## Extracted entries
::::::::::
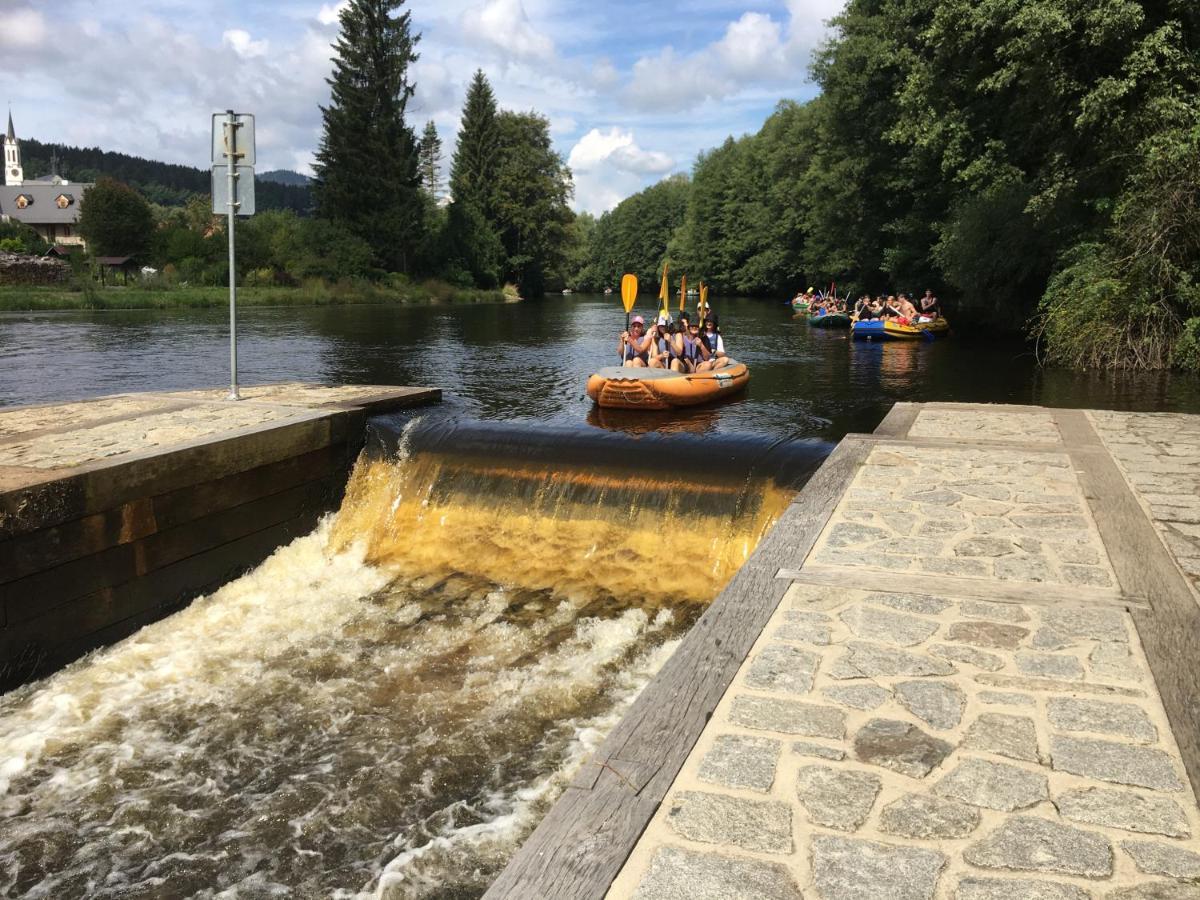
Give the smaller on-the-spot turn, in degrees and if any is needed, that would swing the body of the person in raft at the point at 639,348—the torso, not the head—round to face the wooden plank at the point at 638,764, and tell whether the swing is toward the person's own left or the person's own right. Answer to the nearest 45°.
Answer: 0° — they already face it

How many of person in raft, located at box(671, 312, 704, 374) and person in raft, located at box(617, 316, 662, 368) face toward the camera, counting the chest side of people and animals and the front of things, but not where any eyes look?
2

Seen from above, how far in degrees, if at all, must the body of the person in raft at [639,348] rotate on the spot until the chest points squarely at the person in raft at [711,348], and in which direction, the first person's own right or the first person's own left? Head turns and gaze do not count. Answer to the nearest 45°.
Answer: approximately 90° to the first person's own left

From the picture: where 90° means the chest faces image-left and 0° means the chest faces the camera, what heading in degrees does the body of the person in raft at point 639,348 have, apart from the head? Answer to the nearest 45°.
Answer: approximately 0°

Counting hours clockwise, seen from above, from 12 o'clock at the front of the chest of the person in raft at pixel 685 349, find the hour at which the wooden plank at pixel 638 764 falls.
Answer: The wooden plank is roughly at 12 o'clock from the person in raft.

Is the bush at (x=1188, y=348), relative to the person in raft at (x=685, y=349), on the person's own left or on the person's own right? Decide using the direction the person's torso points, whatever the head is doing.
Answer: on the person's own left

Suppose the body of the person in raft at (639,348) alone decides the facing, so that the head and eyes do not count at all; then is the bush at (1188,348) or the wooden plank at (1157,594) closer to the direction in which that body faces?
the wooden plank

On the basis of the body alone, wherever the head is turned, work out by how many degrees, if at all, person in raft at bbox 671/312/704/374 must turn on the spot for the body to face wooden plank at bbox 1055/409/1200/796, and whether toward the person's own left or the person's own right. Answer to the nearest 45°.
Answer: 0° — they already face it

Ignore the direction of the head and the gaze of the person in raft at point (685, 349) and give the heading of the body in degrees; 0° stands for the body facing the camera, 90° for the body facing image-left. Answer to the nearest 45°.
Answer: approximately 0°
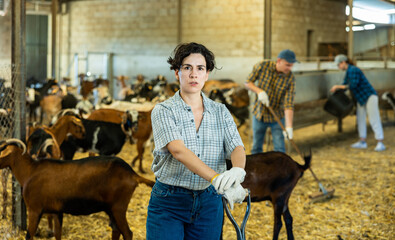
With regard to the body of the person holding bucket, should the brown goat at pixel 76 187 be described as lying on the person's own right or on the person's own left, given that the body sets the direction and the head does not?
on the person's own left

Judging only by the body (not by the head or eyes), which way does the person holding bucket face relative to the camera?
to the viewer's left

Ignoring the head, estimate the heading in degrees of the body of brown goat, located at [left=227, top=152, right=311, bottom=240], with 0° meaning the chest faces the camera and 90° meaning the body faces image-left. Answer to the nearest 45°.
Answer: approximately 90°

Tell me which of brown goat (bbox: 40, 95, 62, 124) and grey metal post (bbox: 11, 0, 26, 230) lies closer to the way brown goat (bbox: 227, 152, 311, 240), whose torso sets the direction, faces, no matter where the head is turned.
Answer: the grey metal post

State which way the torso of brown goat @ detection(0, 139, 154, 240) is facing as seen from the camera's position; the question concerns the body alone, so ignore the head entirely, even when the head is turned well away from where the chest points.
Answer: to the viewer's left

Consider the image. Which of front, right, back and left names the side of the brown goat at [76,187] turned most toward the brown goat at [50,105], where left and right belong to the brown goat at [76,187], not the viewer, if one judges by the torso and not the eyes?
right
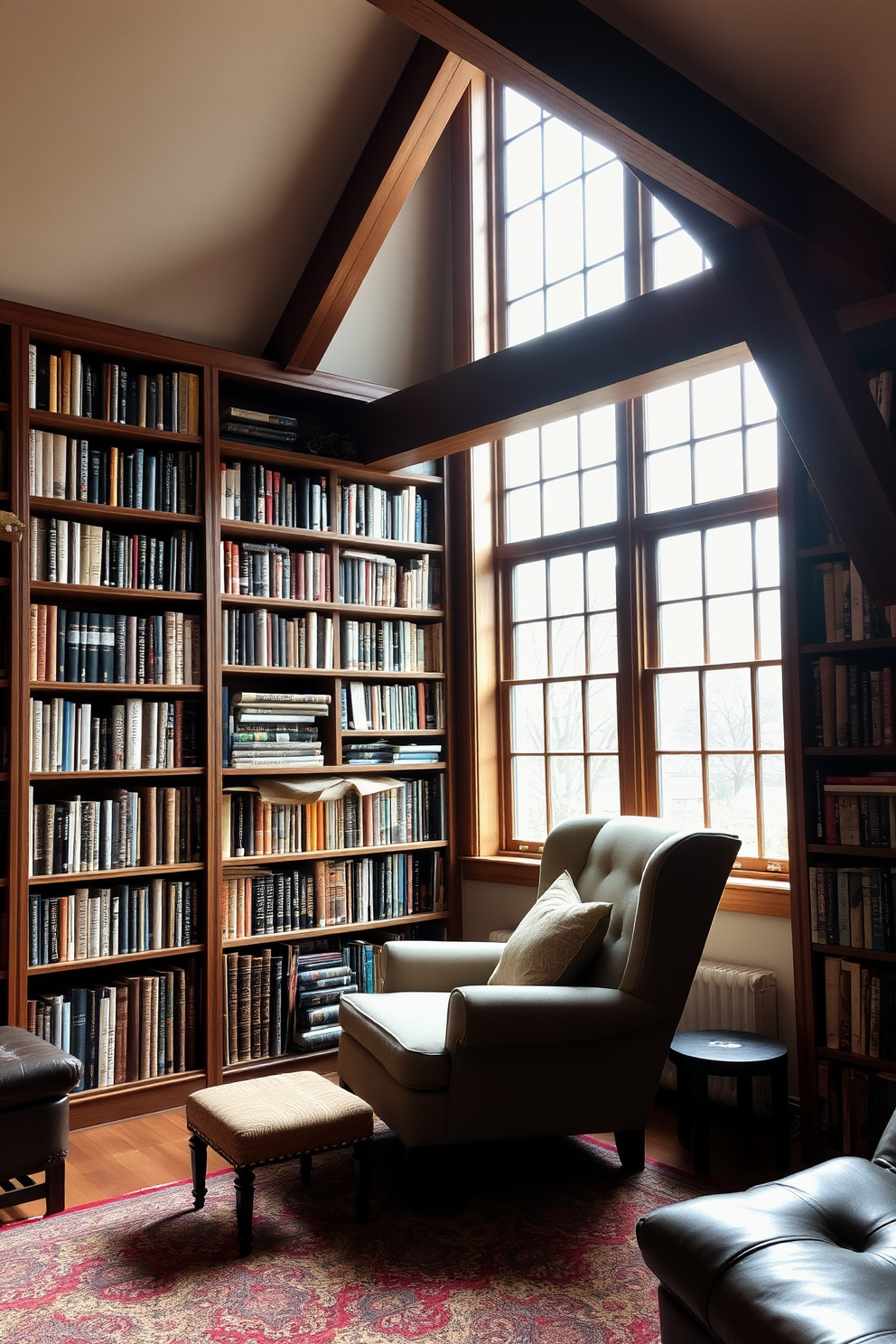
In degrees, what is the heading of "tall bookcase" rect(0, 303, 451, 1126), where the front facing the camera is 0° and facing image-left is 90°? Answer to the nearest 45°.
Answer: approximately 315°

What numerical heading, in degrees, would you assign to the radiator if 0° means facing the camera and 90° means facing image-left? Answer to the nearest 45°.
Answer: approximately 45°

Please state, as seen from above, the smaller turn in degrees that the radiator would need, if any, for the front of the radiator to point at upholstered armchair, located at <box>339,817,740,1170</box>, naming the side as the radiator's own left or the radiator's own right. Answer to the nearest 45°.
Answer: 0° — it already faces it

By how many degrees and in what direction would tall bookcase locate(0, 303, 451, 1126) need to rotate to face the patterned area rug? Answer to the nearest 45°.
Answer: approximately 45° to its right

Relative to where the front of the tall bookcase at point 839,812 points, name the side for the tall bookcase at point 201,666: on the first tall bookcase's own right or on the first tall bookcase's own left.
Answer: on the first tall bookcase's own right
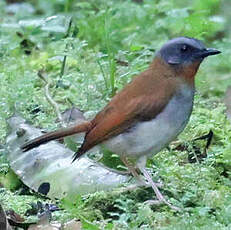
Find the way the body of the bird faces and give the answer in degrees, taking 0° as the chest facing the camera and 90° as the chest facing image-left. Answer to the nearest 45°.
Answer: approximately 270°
::::::::::
## What this task involves
Please repeat the data word for word, starting with the line that contains "Relative to where" and going on through the line that contains "Answer: on the first".

## Written answer
Relative to where the front of the tall bookcase at point 839,812 points, name the side for the tall bookcase at point 201,666: on the first tall bookcase's own right or on the first tall bookcase's own left.
Answer: on the first tall bookcase's own right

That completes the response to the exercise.